Here, Defendants have submitted invoices detailing the number of copies made on certain dates and the amounts charged therefore. However, there is absolutely no indication as to what was copied or for what purpose, even after Plaintiffs lodged their objections for lack of specificity, and the Court would be acting well within its discretion to deny any award for photocopying costs. That being said, the Court finds that it would be reasonable to reduce the copying costs sought by 50% for lack of specificity and awards $839.71 as costs for photocopying.

D. Facsimile and Federal Express Charges

Defendants seek $592.30 in charges for faxing or receiving faxed documents and $183.10 for delivering documents by Federal Express. Again, Defendants are improperly attempting to shift the expenses of attorney overhead and convenience to the opposing party under the thinly veiled guise of costs. See Downes v. Volkswagen of America, Inc., 41 F.3d 1132, 1144 (7th Cir. 1994) (recognizing that recovery of such costs has been disallowed "on the grounds that such expenses are generally considered overhead, or part of the cost of operating a law firm"); Williams v. Aztar Indiana Gaming Corp., 2003 WL 21251657, at *2 (N.D.Ill. April 10, 2003); Spina v. Forest Preserve District of Cook County, 2002 WL 1770010, at *8 (N.D.Ill. July 31, 2002). This will not be permitted, and the Court declines to award the $775.40 sought.

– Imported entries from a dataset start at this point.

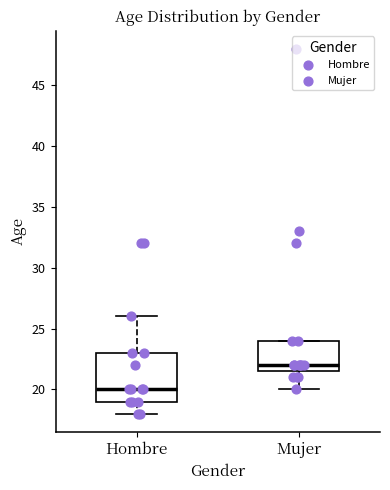

Reading left to right, read every box against the y-axis: the position of its median line, the range the box covers, and the ends of its whiskers. The values are not printed on the chart, so give them approximately, as read against the axis.

Hombre: median 20.0, box 19.0 to 23.0, whiskers 18.0 to 26.0
Mujer: median 22.0, box 21.5 to 24.0, whiskers 20.0 to 24.0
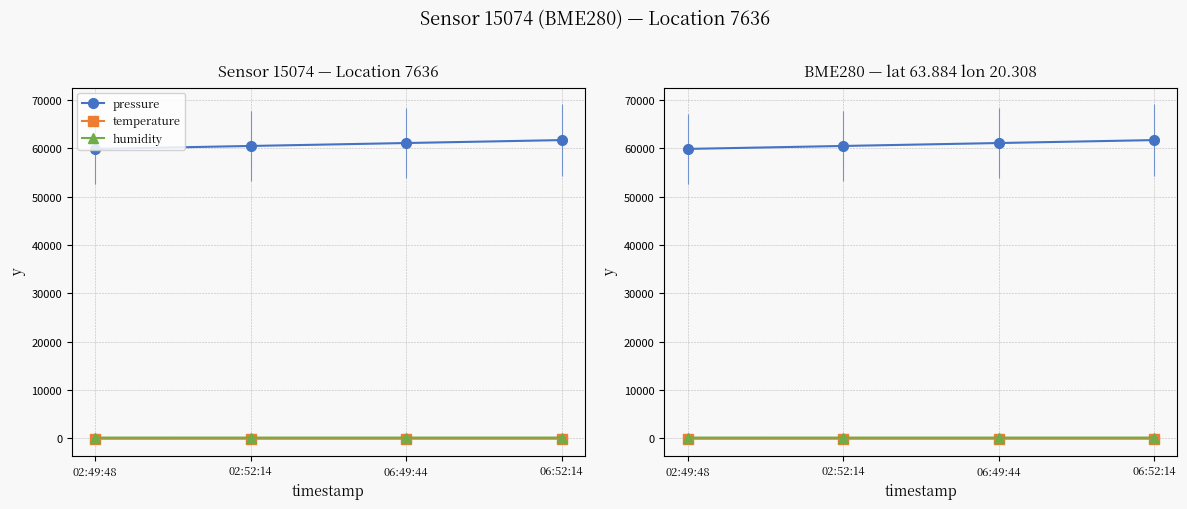

Is this an area chart (filled region under the line)?

No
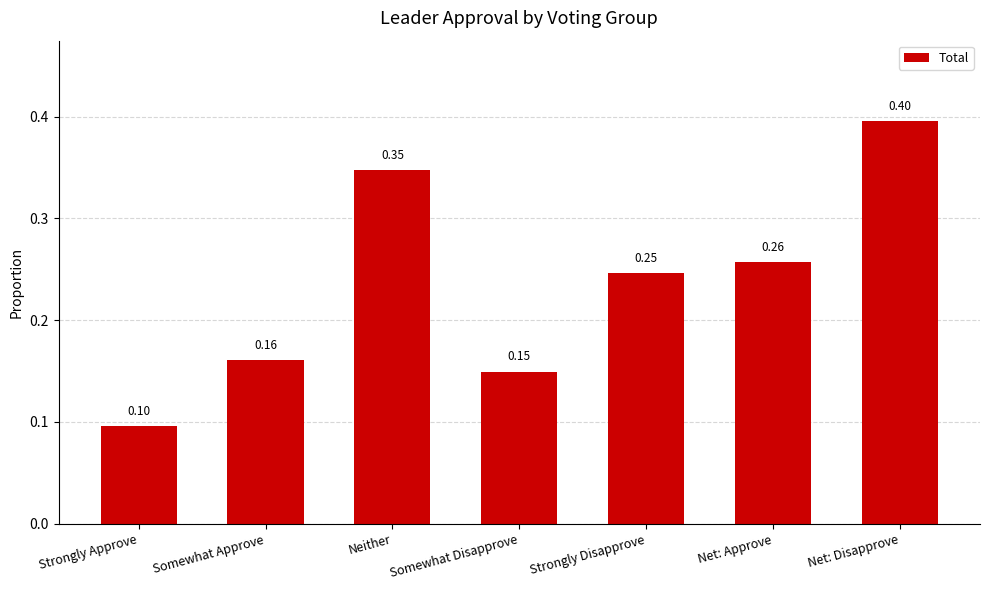

What is the sum of all values?

1.7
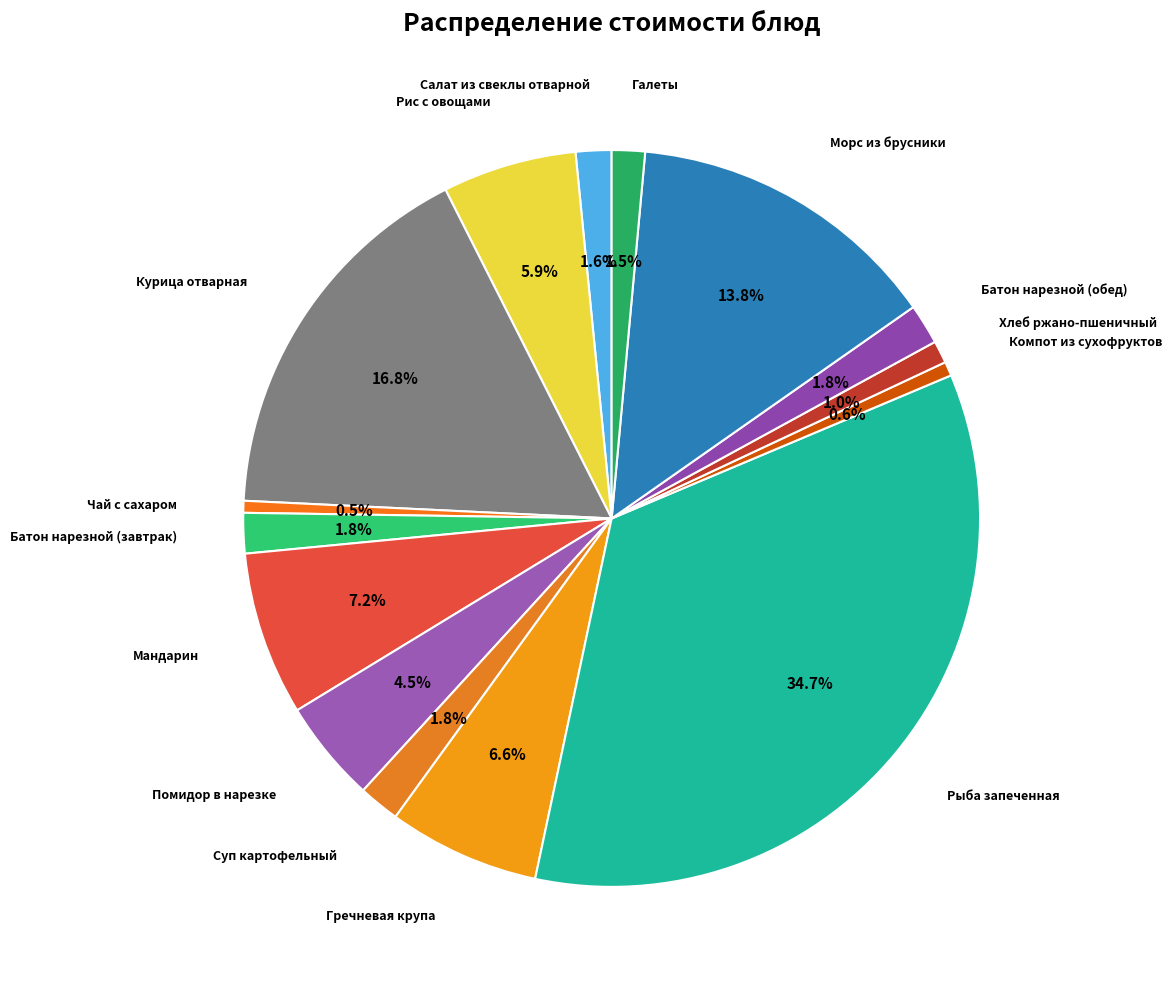

How many segments does this pie chart have?

15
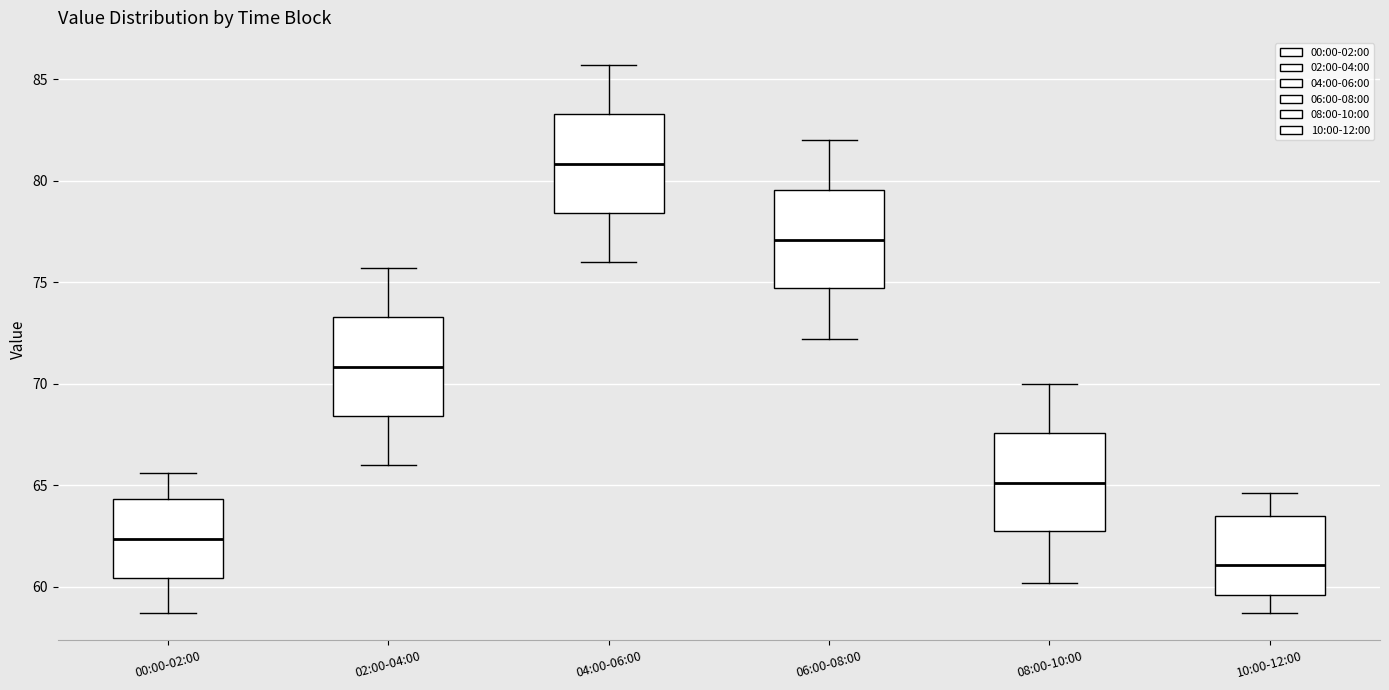

Reading left to right, transcribe this box plot: for each box, give where its median line is, the range the box spans, and where its two whiskers end, as read against the y-axis. The values are not printed on the chart, so give them approximately, as read against the axis.

00:00-02:00: median 62.5, box 60.5 to 64.5, whiskers 58.5 to 65.5
02:00-04:00: median 71.0, box 68.5 to 73.5, whiskers 66.0 to 75.5
04:00-06:00: median 81.0, box 78.5 to 83.5, whiskers 76.0 to 85.5
06:00-08:00: median 77.0, box 74.5 to 79.5, whiskers 72.0 to 82.0
08:00-10:00: median 65.0, box 62.5 to 67.5, whiskers 60.0 to 70.0
10:00-12:00: median 61.0, box 59.5 to 63.5, whiskers 58.5 to 64.5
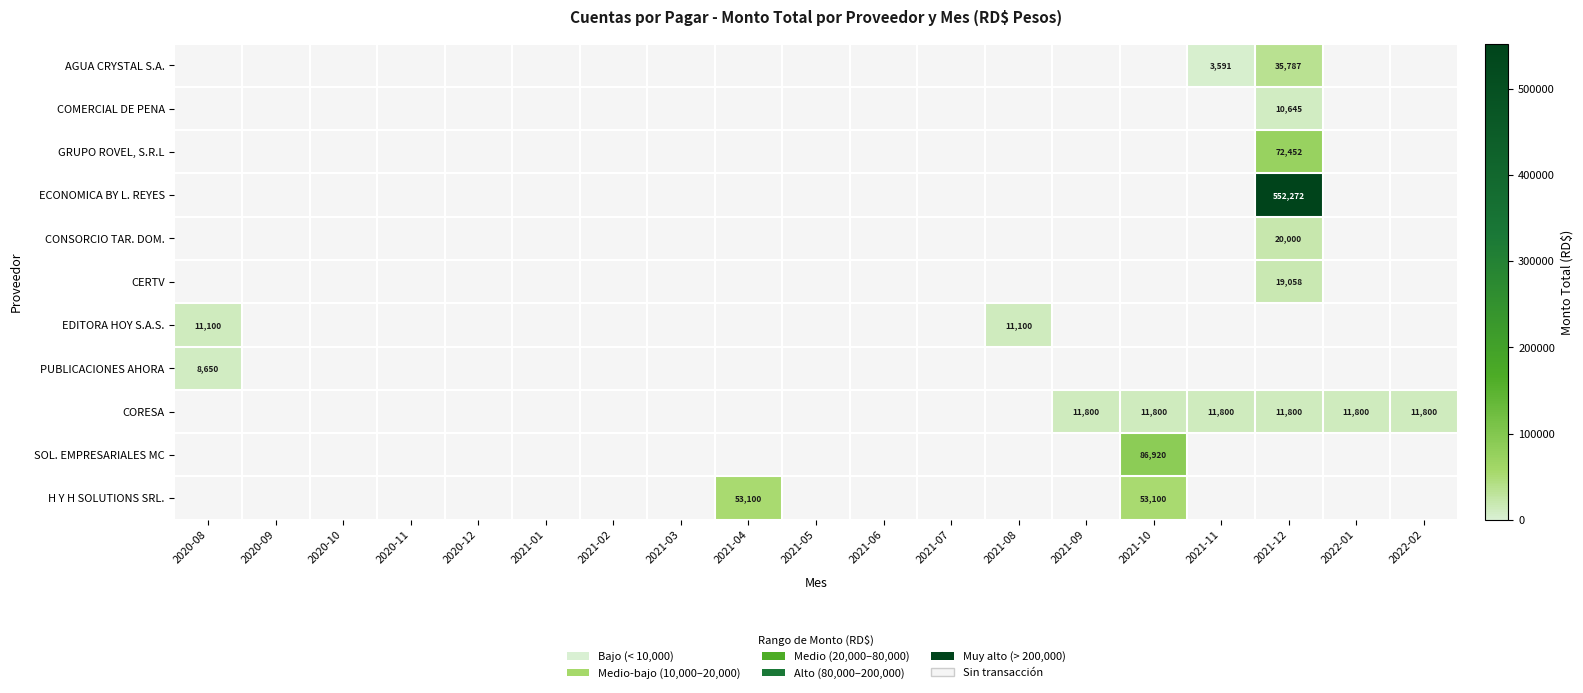

Is it true that H Y H SOLUTIONS SRL. equals 76256 at 2021-04?

False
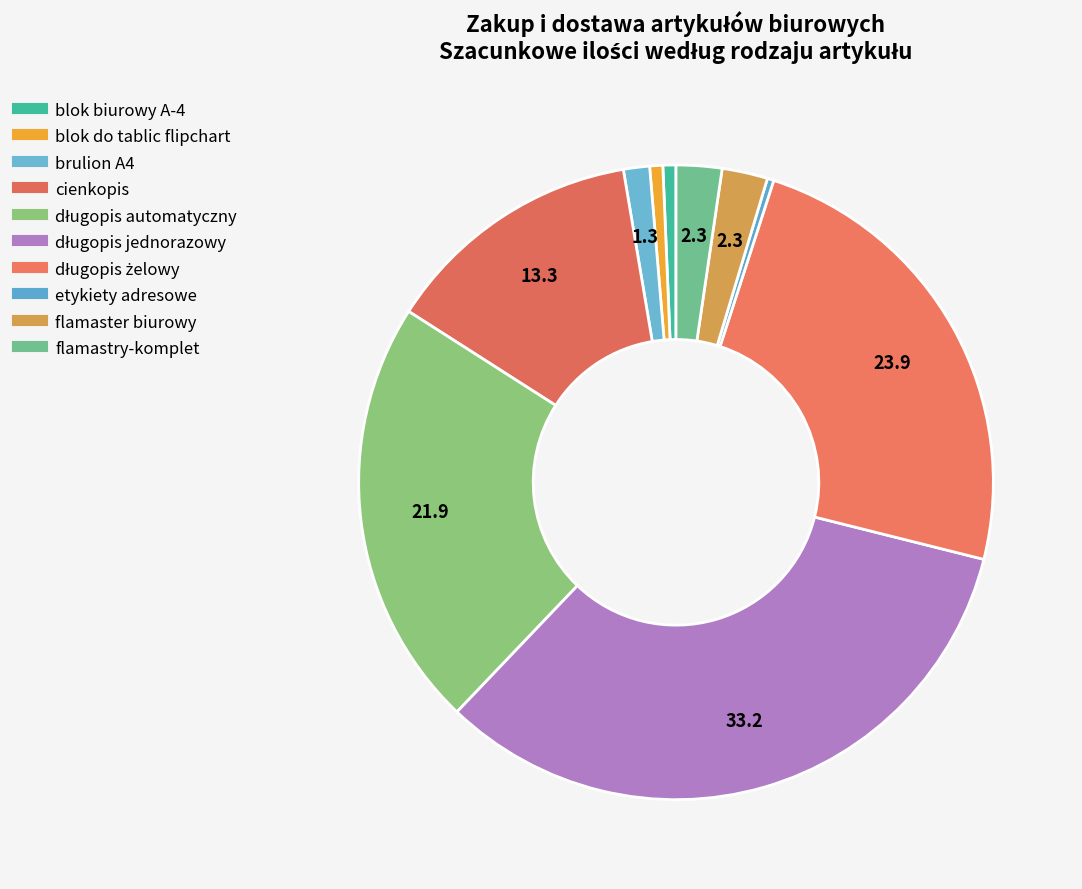

To the nearest percent, what is the difference between the largest and smallest slice percentages?

33%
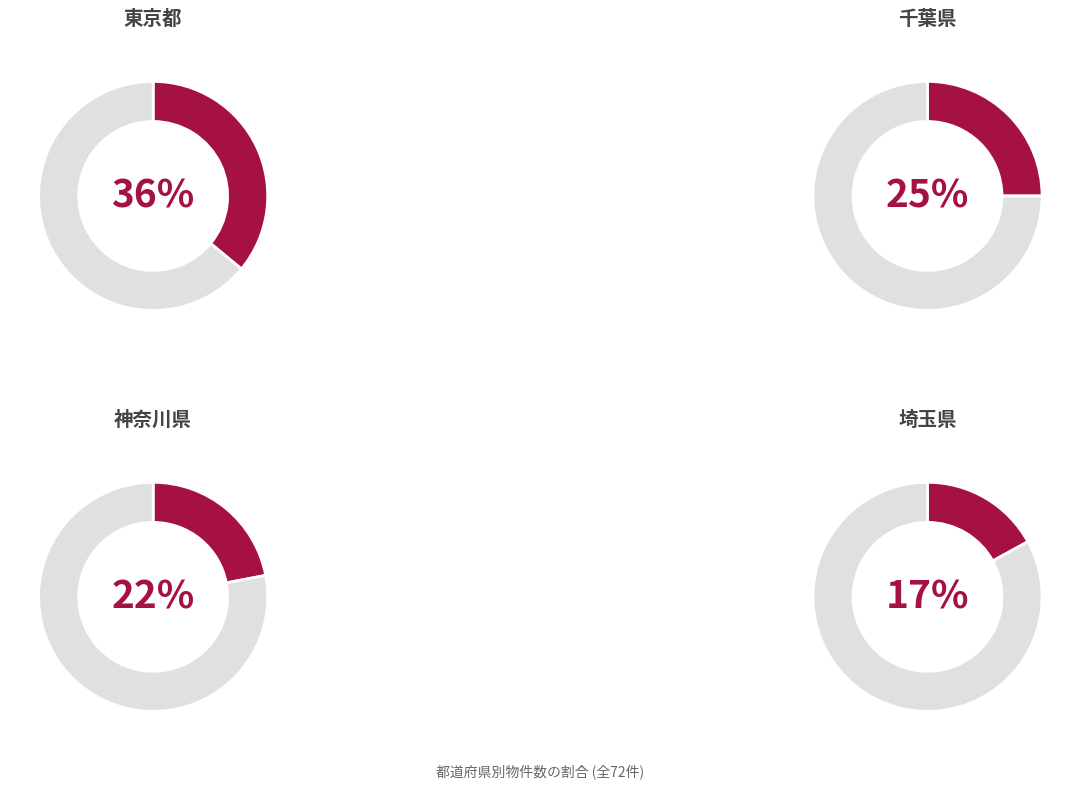

To the nearest percent, what percentage of the pie is 神奈川県?

22%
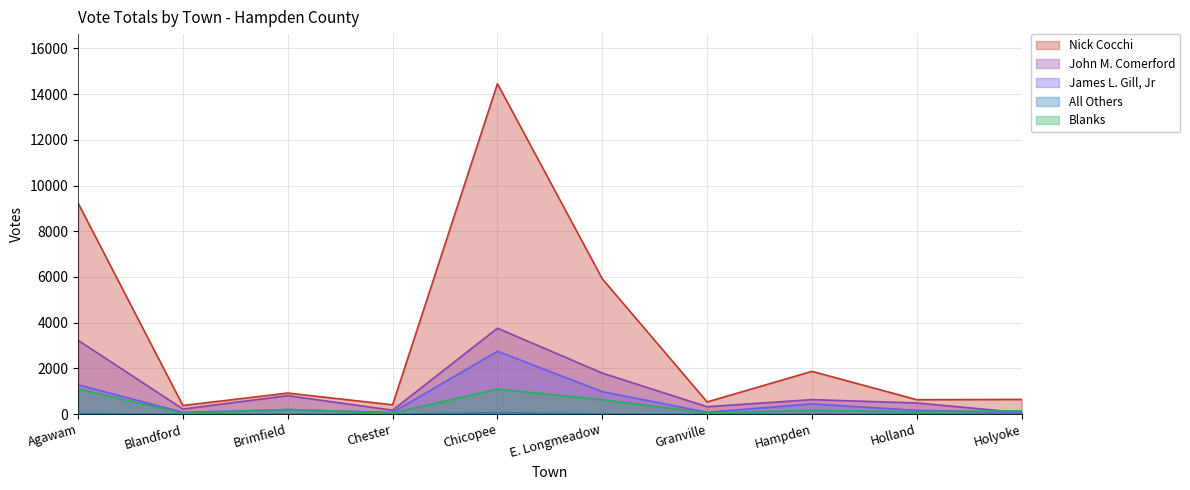

Which series has the largest range (max minus min)?

Nick Cocchi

E. Copyright Office Charges

Defendants request $999.52 in costs for copyright research and additional copyright-related services by the United States Copyright Office. According to the invoice submitted, these charges included two separate charges of $200.00 each totaling $400.00 for expedited services, $360.00 for research fees, and another $77.02 for Federal Express delivery. As previously held, the research fees are akin to attorney overhead, and charges for expedited handling or express delivery are overhead expenses incurred for attorney convenience that may not be shifted to the opposing party. Thus, out of the $999.52 sought, only $162.50 is properly awarded.

F. Travel Expense

Subsumed within the category of Other Costs is a $25.00 charge for a "travel expense" that represents train ticket for one of the attorneys to travel to Chicago and an $11.00 cab fee for traveling to the courthouse in Chicago to retrieve a certificate of good standing to support one attorney's admission to practice in the Central District. Again, travel expenses are items of attorney overhead that are not properly awarded as costs and will not be awarded in this case. See Calderon v. Witvoet, 112 F.3d 275, 276 (7th Cir. 1997) (finding that travel expenses are not recoverable as costs of suit, but rather are considered as part of a fee award "because travel and meal expenses are the sort of things that a lawyer includes with a bill for professional services.")


For the reasons set forth above, the Motion for Attorney's Fees [#60] is DENIED, and the Clerk is directed to tax costs in the amount of $1,082.21 in favor of Defendants and against Plaintiff.

ENTERED this 24th day of August, 2006.